Lets go Bowling, i'll bring the ball

So have you ever sat around wondering what a bowling ball would feel like if it were attached to your abs and sticking out through your skin? Well wonder no more! JUST GET PREGNANT! I mean seriously, how do those men with those HUGE beer bellies that lap over their pants do it and not be in pain all day??? Does beer weigh less or just make you forget the weight b/c you're too drunk to think about it???

So the BEST is right after you eat a nice FILLING meal! Oh it's terrific... not only have you taken precious space away from your little one (which she will be invoking the revenge for) but now you are trying to not reflux yourself to death WHILE you're trying to make sure your "baby"/ball doesn't go tumbling to the floor with your skin still attached to it.

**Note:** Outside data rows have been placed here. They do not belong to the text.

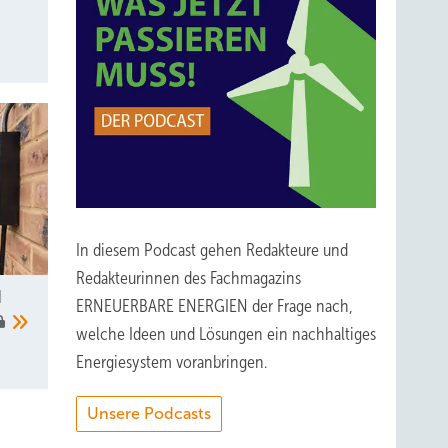
In diesem Podcast gehen Redakteure und
Redakteurinnen des Fachmagazins
d
ERNEUERBARE ENERGIEN der Frage nach,
welche Ideen und Lösungen ein nachhaltiges
Energiesystem voranbringen.
Unsere Podcasts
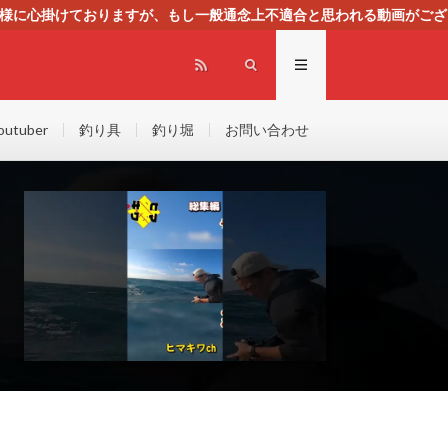
る様に心掛けておりますが、もし一般通念上不適合と思われる動画がござ
センスによる広告を掲載しております。
outuber
釣り具
釣り堀
お問い合わせ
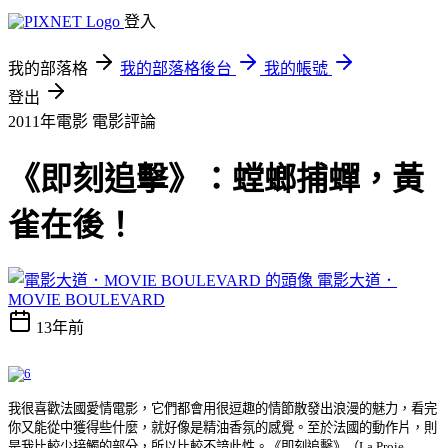
登入
我的部落格
我的部落格後台
我的帳號
登出
2011年電影
電影評論
《即刻追擊》：螳螂捕蟬，黃
雀在後！
電影大道．
MOVIE BOULEVARD
13年前
我很喜歡法國愛情電影，它們都會用很逗趣的情節散發出浪漫的魅力，看完
你又能從中獲得些什麼，就好像是精油香氛的感覺。至於法國的動作片，則
是我比較少接觸的部分，所以比較不諳此性。《即刻追擊》（La Proie,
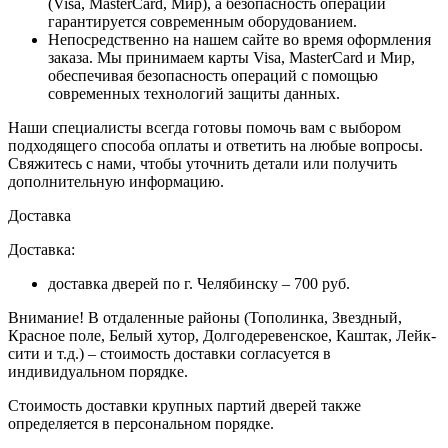
(Visa, MasterCard, Мир), а безопасность операции
гарантируется современным оборудованием.
Непосредственно на нашем сайте во время оформления
заказа
. Мы принимаем карты Visa, MasterCard и Мир,
обеспечивая безопасность операций с помощью
современных технологий защиты данных.
Наши специалисты всегда готовы помочь вам с выбором
подходящего способа оплаты и ответить на любые вопросы.
Свяжитесь с нами, чтобы уточнить детали или получить
дополнительную информацию.
Доставка
Доставка:
доставка дверей по г. Челябинску – 700 руб.
Внимание!
В отдаленные районы (Тополинка, Звездный,
Красное поле, Белый хутор, Долгодеревенское, Каштак, Лейк-
сити и т.д.) – стоимость доставки согласуется в
индивидуальном порядке.
Стоимость доставки крупных партий дверей также
определяется в персональном порядке.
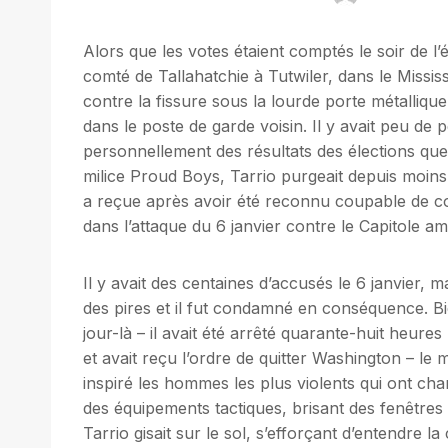
Alors que les votes étaient comptés le soir de l’
comté de Tallahatchie à Tutwiler, dans le Mississip
contre la fissure sous la lourde porte métalliqu
dans le poste de garde voisin. Il y avait peu d
personnellement des résultats des élections que 
milice Proud Boys, Tarrio purgeait depuis moins
a reçue après avoir été reconnu coupable de co
dans l’attaque du 6 janvier contre le Capitole am
Il y avait des centaines d’accusés le 6 janvier,
des pires et il fut condamné en conséquence. Bie
jour-là – il avait été arrêté quarante-huit heure
et avait reçu l’ordre de quitter Washington – le m
inspiré les hommes les plus violents qui ont char
des équipements tactiques, brisant des fenêtres 
Tarrio gisait sur le sol, s’efforçant d’entendre la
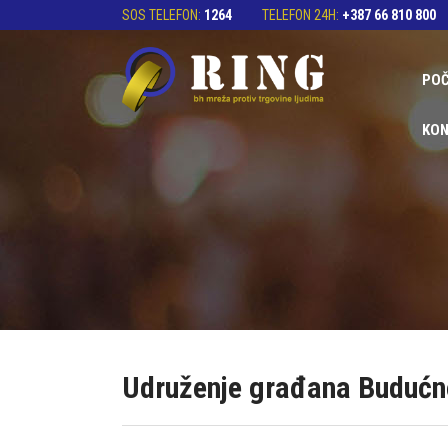
SOS TELEFON:
1264
TELEFON 24H:
+387 66 810 800
PO
KON
Udruženje građana Budućn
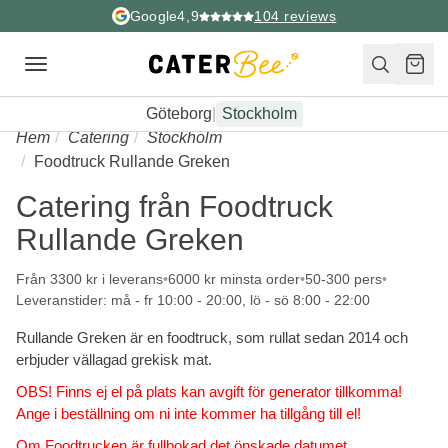
Google
4,9
104
reviews
Toggle
navigation
Göteborg
|
Stockholm
Hem
Catering
Stockholm
Foodtruck Rullande Greken
Catering från Foodtruck
Rullande Greken
Från 3300 kr i leverans
6000 kr minsta order
50-300 pers
Leveranstider: må - fr 10:00 - 20:00, lö - sö 8:00 - 22:00
Rullande Greken är en foodtruck, som rullat sedan 2014 och
erbjuder vällagad grekisk mat.
OBS! Finns ej el på plats kan avgift för generator tillkomma!
Ange i beställning om ni inte kommer ha tillgång till el!
Om Foodtrucken är fullbokad det önskade datumet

You know now that i think about it, THAT's SOOO where they got the idea for Alien where an alien comes through a woman's stomach! I'll bet you a million (something, b/c i don't have the bucks just in case i'm wrong) that a woman thought of that! She's sitting there in her black over sized wolf shirt with her greasy hair and rock necklaces pondering the next great sci-fi movie when BAM she remembers her pregnancy! Yeah now you're with me...

On that note of feeling rather large... i'm now getting the comments

"You look SO cute! You're carrying sooo well! How far along are you???
Me: well i'm 22 weeks but she's measuring in at 23 week
"OH my, haha are you sure there aren't twins in there? haha
Me: You know you have a point. I'll bet ANYTHING that they just missed seeing that other PERSON in me during those last FOUR ultrasounds! WOW thanks SOOO much for solving THAT mystery for me!

oh here's another good one

"How much weight have you gained?"
Me: Only about 15 pounds and that was AFTER vacation so i'm sure it'll even out for a while
"WOW, seriously i only gained THAT during my ENTIRE pregnancy!"
Me: Well whoopdedo for you! I'm soo happy that you were obviously SOOO much more dedicated to you and your child's life then i am
"well i mean you aren't REALLY eating for two are you??
Me: OH you mean i'm not supposed to order TWO number ones with cheese every time i go to Burger King?? Damn (when really i'm lucky if i can fit ONE in me, forget the fries... this kid DOESN'T share room).

Now to be fair my friend who accomplished this feat was just sharing and being nice and meant nothing about it (i'll spit in her dinner later) and my mom only told me b/c i asked (still mad at her for not letting me keep my metabolism longer, i KNOW she took it away). And my mother-in-law was just sharing her AMAZING pregnancies with me, to relate??? I'm sorry but if you only gain 15-20lbs and your kid came out weighing 10lbs 11ozs you CAN NOT relate to me. Thank you and good night.